PROBLEM STATEMENT:
Turn the text read from all the items below into a JSON list of strings, with one string per line and blank lines dropped. Leave the pictures out.

SUPPLIED MATERIAL Start Marker

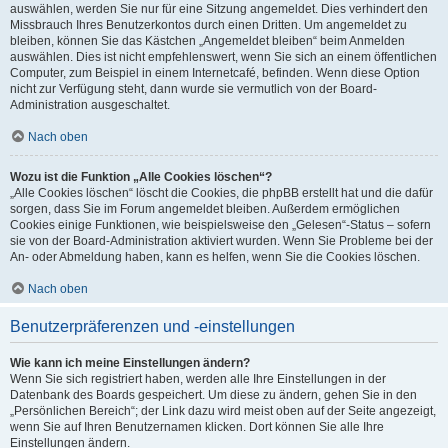
auswählen, werden Sie nur für eine Sitzung angemeldet. Dies verhindert den
Missbrauch Ihres Benutzerkontos durch einen Dritten. Um angemeldet zu
bleiben, können Sie das Kästchen „Angemeldet bleiben“ beim Anmelden
auswählen. Dies ist nicht empfehlenswert, wenn Sie sich an einem öffentlichen
Computer, zum Beispiel in einem Internetcafé, befinden. Wenn diese Option
nicht zur Verfügung steht, dann wurde sie vermutlich von der Board-
Administration ausgeschaltet.
Nach oben
Wozu ist die Funktion „Alle Cookies löschen“?
„Alle Cookies löschen“ löscht die Cookies, die phpBB erstellt hat und die dafür
sorgen, dass Sie im Forum angemeldet bleiben. Außerdem ermöglichen
Cookies einige Funktionen, wie beispielsweise den „Gelesen“-Status – sofern
sie von der Board-Administration aktiviert wurden. Wenn Sie Probleme bei der
An- oder Abmeldung haben, kann es helfen, wenn Sie die Cookies löschen.
Nach oben
Benutzerpräferenzen und -einstellungen
Wie kann ich meine Einstellungen ändern?
Wenn Sie sich registriert haben, werden alle Ihre Einstellungen in der
Datenbank des Boards gespeichert. Um diese zu ändern, gehen Sie in den
„Persönlichen Bereich“; der Link dazu wird meist oben auf der Seite angezeigt,
wenn Sie auf Ihren Benutzernamen klicken. Dort können Sie alle Ihre
Einstellungen ändern.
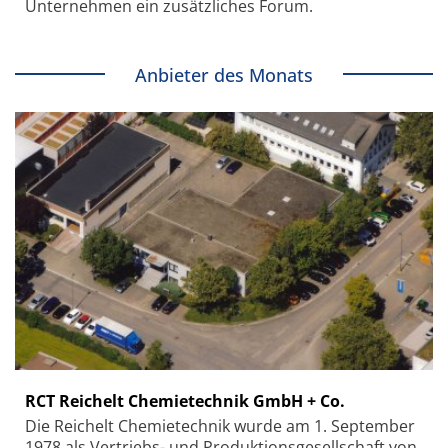
Unternehmen ein zusätzliches Forum.
Anbieter des Monats
RCT Reichelt Chemietechnik GmbH + Co.
Die Reichelt Chemietechnik wurde am 1. September
1978 als Vertriebs- und Produktionsgesellschaft von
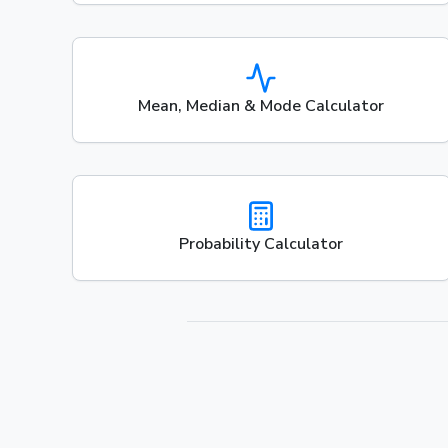
Mean, Median & Mode Calculator
Probability Calculator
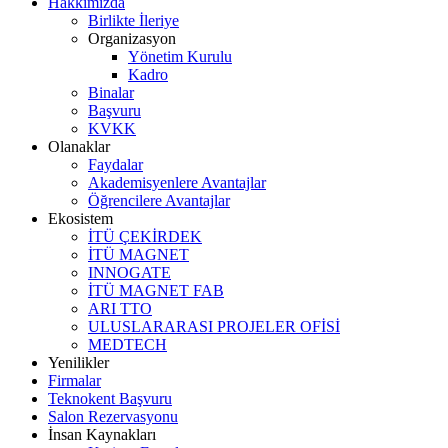
Hakkımızda
Birlikte İleriye
Organizasyon
Yönetim Kurulu
Kadro
Binalar
Başvuru
KVKK
Olanaklar
Faydalar
Akademisyenlere Avantajlar
Öğrencilere Avantajlar
Ekosistem
İTÜ ÇEKİRDEK
İTÜ MAGNET
INNOGATE
İTÜ MAGNET FAB
ARI TTO
ULUSLARARASI PROJELER OFİSİ
MEDTECH
Yenilikler
Firmalar
Teknokent Başvuru
Salon Rezervasyonu
İnsan Kaynakları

SUPPLIED MATERIAL End Marker

WRITTEN ANSWER:
[
  "auswählen, werden Sie nur für eine Sitzung angemeldet. Dies verhindert den",
  "Missbrauch Ihres Benutzerkontos durch einen Dritten. Um angemeldet zu",
  "bleiben, können Sie das Kästchen „Angemeldet bleiben“ beim Anmelden",
  "auswählen. Dies ist nicht empfehlenswert, wenn Sie sich an einem öffentlichen",
  "Computer, zum Beispiel in einem Internetcafé, befinden. Wenn diese Option",
  "nicht zur Verfügung steht, dann wurde sie vermutlich von der Board-",
  "Administration ausgeschaltet.",
  "Nach oben",
  "Wozu ist die Funktion „Alle Cookies löschen“?",
  "„Alle Cookies löschen“ löscht die Cookies, die phpBB erstellt hat und die dafür",
  "sorgen, dass Sie im Forum angemeldet bleiben. Außerdem ermöglichen",
  "Cookies einige Funktionen, wie beispielsweise den „Gelesen“-Status – sofern",
  "sie von der Board-Administration aktiviert wurden. Wenn Sie Probleme bei der",
  "An- oder Abmeldung haben, kann es helfen, wenn Sie die Cookies löschen.",
  "Nach oben",
  "Benutzerpräferenzen und -einstellungen",
  "Wie kann ich meine Einstellungen ändern?",
  "Wenn Sie sich registriert haben, werden alle Ihre Einstellungen in der",
  "Datenbank des Boards gespeichert. Um diese zu ändern, gehen Sie in den",
  "„Persönlichen Bereich“; der Link dazu wird meist oben auf der Seite angezeigt,",
  "wenn Sie auf Ihren Benutzernamen klicken. Dort können Sie alle Ihre",
  "Einstellungen ändern.",
  "Unternehmen ein zusätzliches Forum.",
  "Anbieter des Monats",
  "RCT Reichelt Chemietechnik GmbH + Co.",
  "Die Reichelt Chemietechnik wurde am 1. September",
  "1978 als Vertriebs- und Produktionsgesellschaft von",
  "Mean, Median & Mode Calculator",
  "Probability Calculator",
  "Hakkımızda",
  "Birlikte İleriye",
  "Organizasyon",
  "Yönetim Kurulu",
  "Kadro",
  "Binalar",
  "Başvuru",
  "KVKK",
  "Olanaklar",
  "Faydalar",
  "Akademisyenlere Avantajlar",
  "Öğrencilere Avantajlar",
  "Ekosistem",
  "İTÜ ÇEKİRDEK",
  "İTÜ MAGNET",
  "INNOGATE",
  "İTÜ MAGNET FAB",
  "ARI TTO",
  "ULUSLARARASI PROJELER OFİSİ",
  "MEDTECH",
  "Yenilikler",
  "Firmalar",
  "Teknokent Başvuru",
  "Salon Rezervasyonu",
  "İnsan Kaynakları"
]